L'École militaire de Nakano - Rikugun Nakano gakkō, Yasuzo Masumura (1966)


 Au cours d'un étrange examen oral, un lieutenant comprend qu'il vient d'être intégré à l'école d'espionnage de Nakano. Coupé du monde pendant un an, formé à toutes les disciplines, il va devenir le parfait espion..

En 1962 Yasuzo Musumura signait un de ses meilleurs films avec Black Test Car, récit d'espionnage industriel où l'on observait les machinations machiavéliques entre des corporations dans une pure logique de concurrence capitaliste. Le film participait, avec Géants et jouets (1958) sur un thème voisin, remplacer le patriotisme belliqueux et fanatique d'antan par la fidélité sans failles ni scrupule à l'entreprise qui remplaçait indirectement le Japon en tant que collectif auquel prêter allégeance. L'école militaire de Nakano est en quelque sorte un retour aux origines, quand avant le profit financier, les manipulations, les complots et coups bas servaient le drapeau dans le monde du renseignement.

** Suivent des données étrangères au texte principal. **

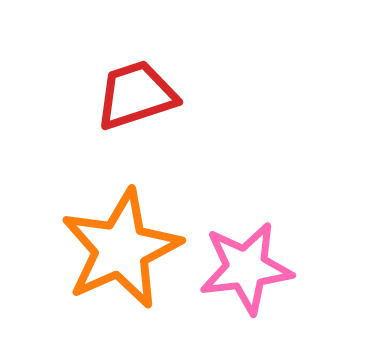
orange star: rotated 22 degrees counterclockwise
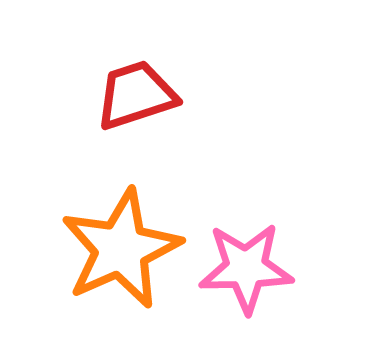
pink star: rotated 6 degrees clockwise
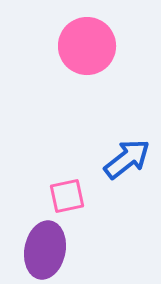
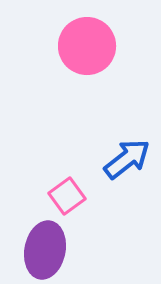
pink square: rotated 24 degrees counterclockwise
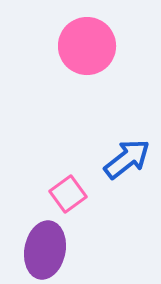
pink square: moved 1 px right, 2 px up
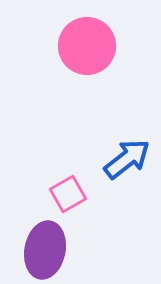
pink square: rotated 6 degrees clockwise
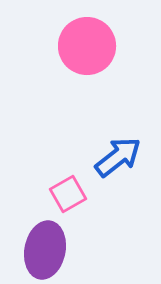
blue arrow: moved 9 px left, 2 px up
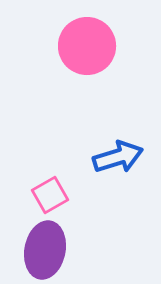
blue arrow: rotated 21 degrees clockwise
pink square: moved 18 px left, 1 px down
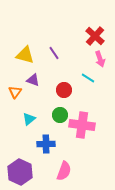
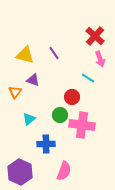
red circle: moved 8 px right, 7 px down
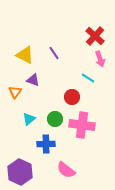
yellow triangle: rotated 12 degrees clockwise
green circle: moved 5 px left, 4 px down
pink semicircle: moved 2 px right, 1 px up; rotated 108 degrees clockwise
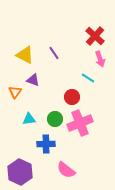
cyan triangle: rotated 32 degrees clockwise
pink cross: moved 2 px left, 2 px up; rotated 30 degrees counterclockwise
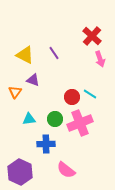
red cross: moved 3 px left
cyan line: moved 2 px right, 16 px down
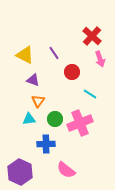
orange triangle: moved 23 px right, 9 px down
red circle: moved 25 px up
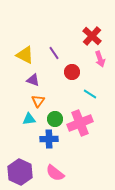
blue cross: moved 3 px right, 5 px up
pink semicircle: moved 11 px left, 3 px down
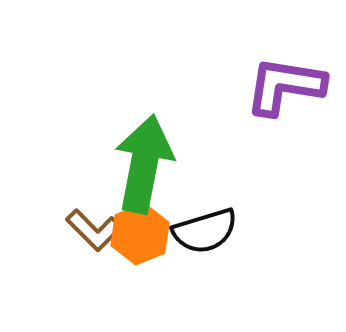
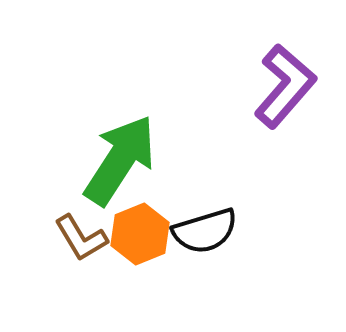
purple L-shape: rotated 122 degrees clockwise
green arrow: moved 24 px left, 4 px up; rotated 22 degrees clockwise
brown L-shape: moved 13 px left, 8 px down; rotated 14 degrees clockwise
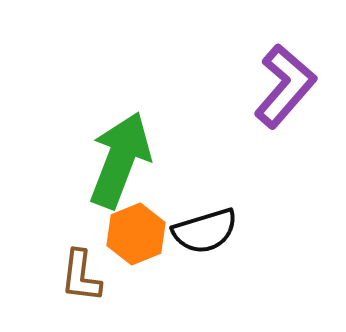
green arrow: rotated 12 degrees counterclockwise
orange hexagon: moved 4 px left
brown L-shape: moved 38 px down; rotated 38 degrees clockwise
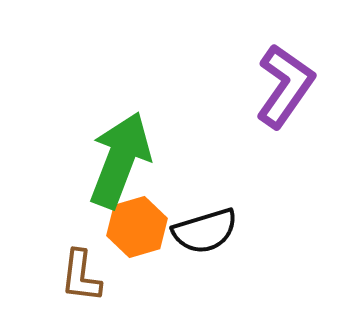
purple L-shape: rotated 6 degrees counterclockwise
orange hexagon: moved 1 px right, 7 px up; rotated 6 degrees clockwise
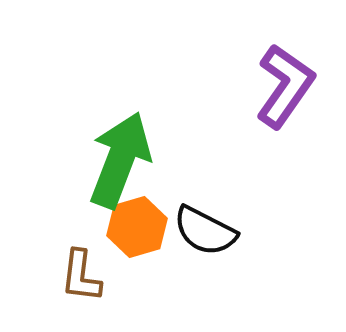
black semicircle: rotated 44 degrees clockwise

Le scénario s'inspire de réelle école de Nakano qui fut le principal centre de formation du renseignement militaire de l'armée impériale japonaise durant la Seconde Guerre mondiale. Fondée en 1938 et dissoute en 1945, elle forma plus de 2500 agents qui en sortirent rompus à l'art du contre-espionnage, du sabotage, des opérations secrètes ou encore de la guérilla. Le film de Masumura mélange réalité et fiction pour dépeindre les premiers pas et coups d'éclats de l'école en observant la formation de ses élèves fondateurs.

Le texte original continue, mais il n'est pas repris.